SESSA AURUNCA – Crisi in municipio, il ‘Circolo Vassallo’: lotta di potere che non ci appartiene, noi ne restiamo fuori

SESSA AURUNCA – Era nell’aria e puntuale arriva l’intervento del ‘Circolo Vassallo’ in merito alla crisi politica in atto in Comune. La posizione del gruppo politico ‘Angelo Vassallo – Sinistra Italiana’ è chiarissima: o chi ha generato la crisi riesce a trovare una soluzione per ricucire lo strappo oppure il sindaco prenda atto e dia seguito alle dimissioni presentate.
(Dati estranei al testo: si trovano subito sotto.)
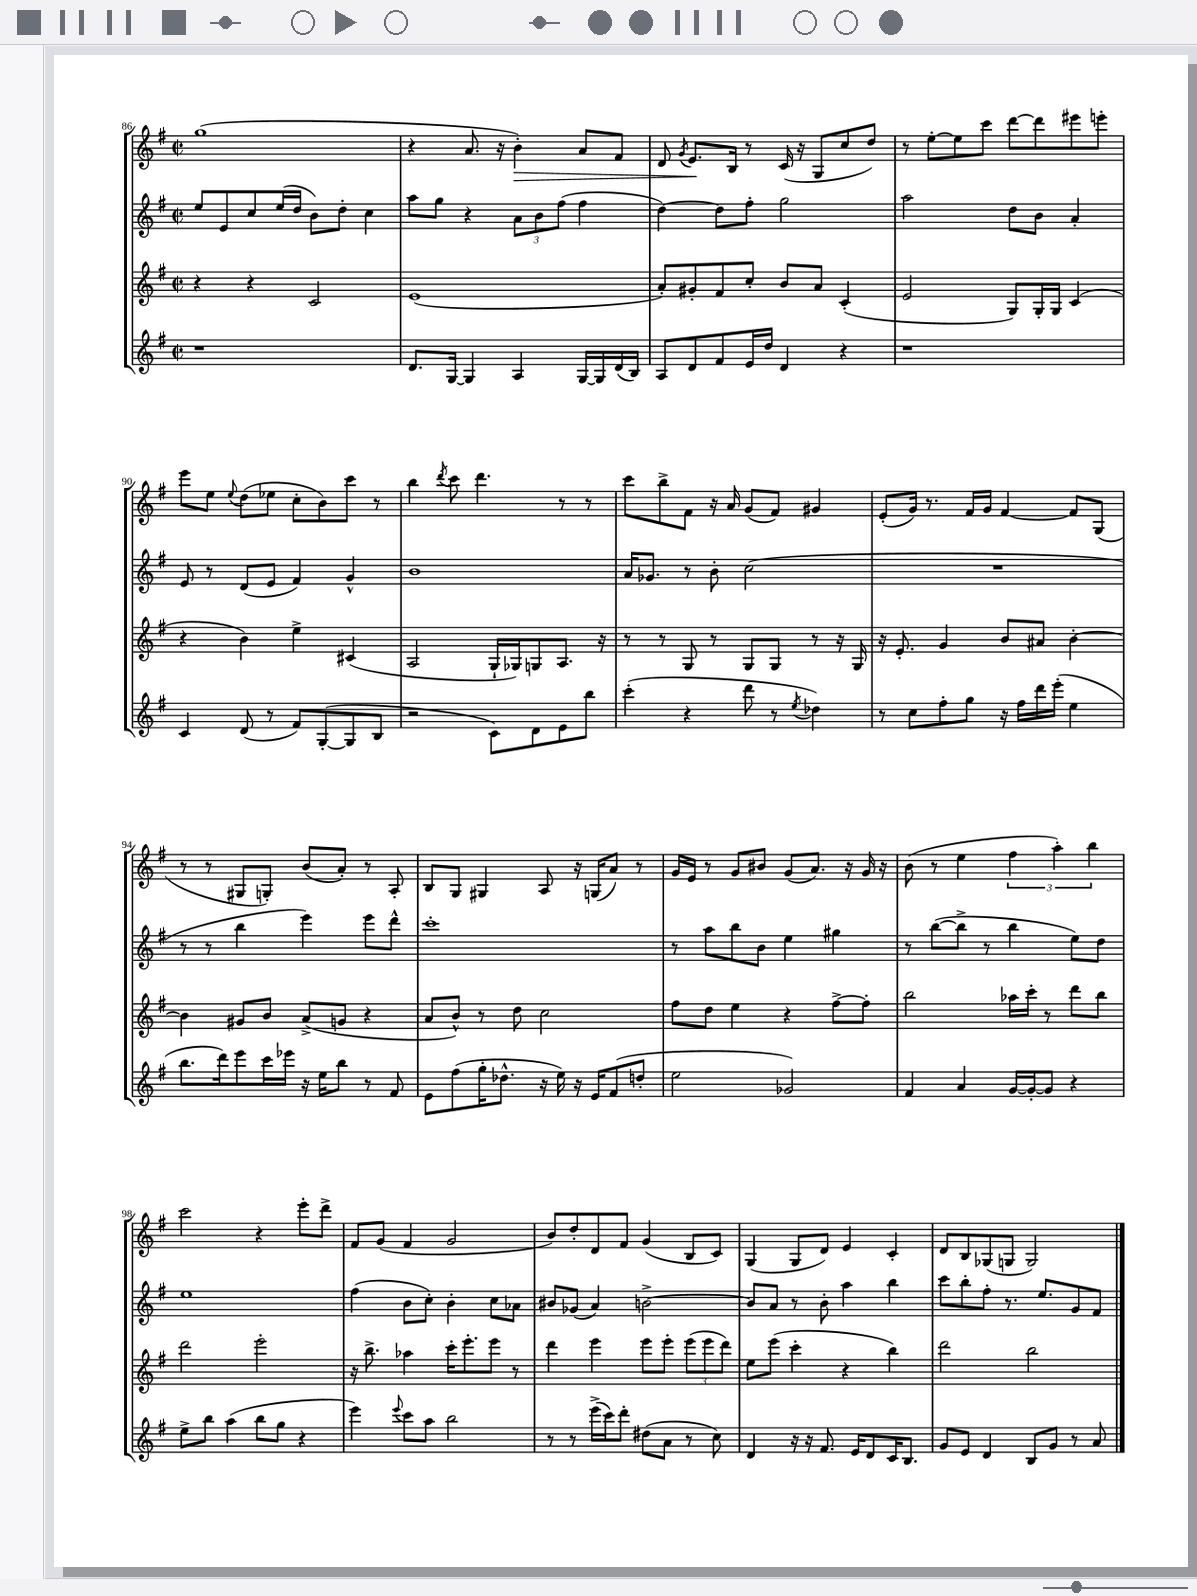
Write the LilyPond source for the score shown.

<<
\new StaffGroup <<
\new Staff = "s0" {
    \clef treble \key g \major \defaultTimeSignature \time 2/2
    \autoBeamOff g''1( |
    r4 a'8. r16 b'4-.\>) a'8[ fis'8] |
    d'8 \acciaccatura { g'8 } e'8.[\! b16] r8 c'16( r16 g8[ c''8 d''8]) |
    r8 e''8[~-. e''8 c'''8] d'''8[~ d'''8 eis'''8 e'''8]-. |
    e'''8[ e''8] \appoggiatura { e''8 } d''8[( ees''8] c''8[-. b'8) c'''8] r8 |
    b''4 \acciaccatura { d'''8 } c'''8 d'''4. r8 r8 |
    c'''8[ b''8-> fis'8] r16 a'16 g'8[( fis'8]) gis'4 |
    e'8[-.( g'16]) r8. fis'16[ g'16] fis'4~ fis'8[ g8]( |
    r8 r8 gis8[ g8]-.) b'8[( a'8]-.) r8 a8-. |
    b8[ g8] gis4 a8 r16 g16[( a'8]) r8 |
    g'16[ e'16] r8 g'8[ bis'8] g'8[( a'8.]) r16 g'16 r16 |
    b'8( r8 e''4 \tuplet 3/2 { fis''4 a''4-.) b''4 } |
    c'''2 r4 e'''8[-. d'''8]-> |
    fis'8[ g'8]( fis'4 g'2 |
    b'8[) d''8-. d'8 fis'8] g'4( b8[ c'8]) |
    g4( g8[ d'8]) e'4 c'4-. |
    d'8[ b8 ges8( g8] g2) \bar "|." |
}
\new Staff = "s1" {
    \clef treble \key g \major \defaultTimeSignature \time 2/2
    \autoBeamOff e''8[ e'8 c''8 e''16( d''16] b'8[) d''8]-. c''4 |
    a''8[ g''8] r4 \tuplet 3/2 { a'8[ b'8 fis''8]( } fis''4 |
    d''4~) d''8[ fis''8]-. g''2 |
    a''2 d''8[ b'8] a'4-. |
    e'8 r8 d'8[( e'8] fis'4) g'4-^ |
    b'1 |
    a'16[ ges'8.] r8 b'8-. c''2( |
    R1 |
    r8 r8 b''4 e'''4) e'''8[ d'''8]-^ |
    c'''1-. |
    r8 a''8[ b''8 b'8] e''4 gis''4 |
    r8 b''8[~( b''8]-> r8 b''4 e''8[) d''8] |
    e''1 |
    fis''4( b'8[ c''8]-.) b'4-. c''8[ aes'8] |
    bis'8[ ges'8]( a'4) b'2~-> |
    b'8[ a'8] r8 b'8-. a''4 b''4 |
    c'''8[ b''8-. fis''8]-. r8. e''8.[ g'8 fis'8] \bar "|." |
}
\new Staff = "s2" {
    \clef treble \key g \major \defaultTimeSignature \time 2/2
    \autoBeamOff r4 r4 c'2 |
    e'1( |
    a'8[-.) gis'8-. fis'8 c''8]-. b'8[ a'8] c'4-.( |
    e'2 g8[) g16-. g16] c'4( |
    r4 b'4) e''4-> cis'4( |
    a2 g16[-! ges16) g8 a8.] r16 |
    r8 r8 g8 r8 g8[ g8] r8 r16 g16 |
    r16 e'8.-. g'4 b'8[ ais'8] b'4~-. |
    b'4 gis'8[ b'8] a'8[->( g'8] r4 |
    a'8[ b'8]-^) r8 d''8 c''2 |
    fis''8[ d''8] e''4 r4 fis''8[~-> fis''8]-. |
    b''2 aes''16[ c'''16]-. r8 d'''8[ b''8] |
    d'''2 e'''2-. |
    r16 b''8.-> aes''4 c'''16[-. e'''8.-. e'''8] r8 |
    d'''4 e'''4 e'''8[ e'''8]-. \tuplet 3/2 { e'''8[( e'''8 d'''8]) } |
    e''8[ e'''8]( c'''4-. r4 b''4) |
    d'''2 b''2 \bar "|." |
}
\new Staff = "s3" {
    \clef treble \key g \major \defaultTimeSignature \time 2/2
    \autoBeamOff r1 |
    d'8.[ g16]~ g4 a4 g16[~ g16 d'16( b16]) |
    a8[ d'8 fis'8 e'16 d''16] d'4 r4 |
    r1 |
    c'4 d'8( r8 fis'8[) g8~-.( g8 b8] |
    r2 c'8[) d'8 e'8 b''8] |
    c'''4-.( r4 d'''8 r8 \acciaccatura { e''8 } des''4) |
    r8 c''8[ fis''8-. g''8] r16 fis''16[ d'''16 e'''16]-.( e''4 |
    b''8.[ d'''16) e'''8 c'''16 ees'''16] r16 e''16[ b''8] r8 fis'8 |
    e'8[ fis''8( g''16-. des''8.]-^ r16 e''16) r16 e'16[ fis'8( d''8]-. |
    e''2 ges'2) |
    fis'4 a'4 g'16[~ g'16~-. g'8] r4 |
    e''8[-> b''8] a''4( b''8[ g''8] r4 |
    e'''4) \appoggiatura { e'''8 } c'''8[ a''8] b''2 |
    r8 r8 e'''16[->( c'''16) d'''8]-. dis''8[( a'8] r8 c''8) |
    d'4 r16 r16 fis'8. e'16[ d'8 c'16 b8.] |
    g'8[ e'8] d'4 b8[ g'8] r8 a'8 \bar "|." |
}
>>
>>
\layout { \context { \Score currentBarNumber = #86 } }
Una cosa è certa: i consiglieri comunali Bevellino e Sasso resteranno fuori da una lotta di potere interna al Pd tra l’altro già annunciata ed esplosa solo ora a causa dell’emergenza sanitaria da Covid 19. Queste le parole del ‘Circolo Vassallo’:

In merito alla crisi amministrativa apertasi a Sessa Aurunca il 1 giugno 2020, il gruppo politico “Angelo

Vassallo – Sinistra Italiana” ritiene necessario far sentire la propria voce.

Innanzitutto evidenziando alcuni dati di fatto:

  • l’attuale crisi politica, emersa  con le dimissioni del Sindaco Silvio Sasso, è l’epilogo di uno scontro intestino alla maggioranza che si trascina da tempo e che solo l’emergenza Covid ha procrastinato.
  • La spietata lotta di posizionamento in vista delle elezioni regionali di settembre tra le due anime del PD sessano, ha di fatto precipitato l’amministrazione Sasso in un forzato immobilismo che sta producendo e continuerà a produrre effetti deleteri su un territorio già piegato dalle profonde crisi emerse negli ultimi venti anni e ancor più prostrato dalla pandemia.
  • In ragione di ciò, sarebbe stato auspicabile che le forze politiche di maggioranza avessero mostrato senso di responsabilità istituzionale e sociale, anteponendo ai propri interessi personali la tutela suprema del bene comune. Nel rispetto dei cittadini aurunci.

Stigmatizziamo, pertanto, con fermezza le azioni irresponsabili messe in atto. Siamo usciti dalla maggioranza nel gennaio 2017 proprio perché insoddisfatti della gestione politica e strategica della macchina amministrativa, denunciando prontamente tutte le “interferenze” che lobby, gruppi di potere e potentati

economici, interni ed esterni alla maggioranza, stavano mettendo in campo. Solo il senso di responsabilità verso la nostra terra ci ha portato, nel corso della consiliatura ad assumere, quando possibile e utile per la collettività, posizioni più costruttive. Ora però ribadiamo con forza e chiarezza a tutte le parti in causa che i nostri Consiglieri, Maria Teresa Sasso e Domenico Bevellino, non svolgeranno alcun ruolo attivo nella risoluzione della contesa: le forze della maggioranza che, sconsideratamente, hanno provocato la crisi si diano da fare per ricomporla evitando di nuocere ulteriormente alla comunità aurunca. Se ciò non sarà possibile, per evitare ulteriori danni il Sindaco, dignitosamente, dia seguito alle dimissioni presentate. Le conseguenze di ciò sarebbero certamente meno gravi di quelle a cui si andrebbe incontro persistendo l’attuale stato di conflittualità.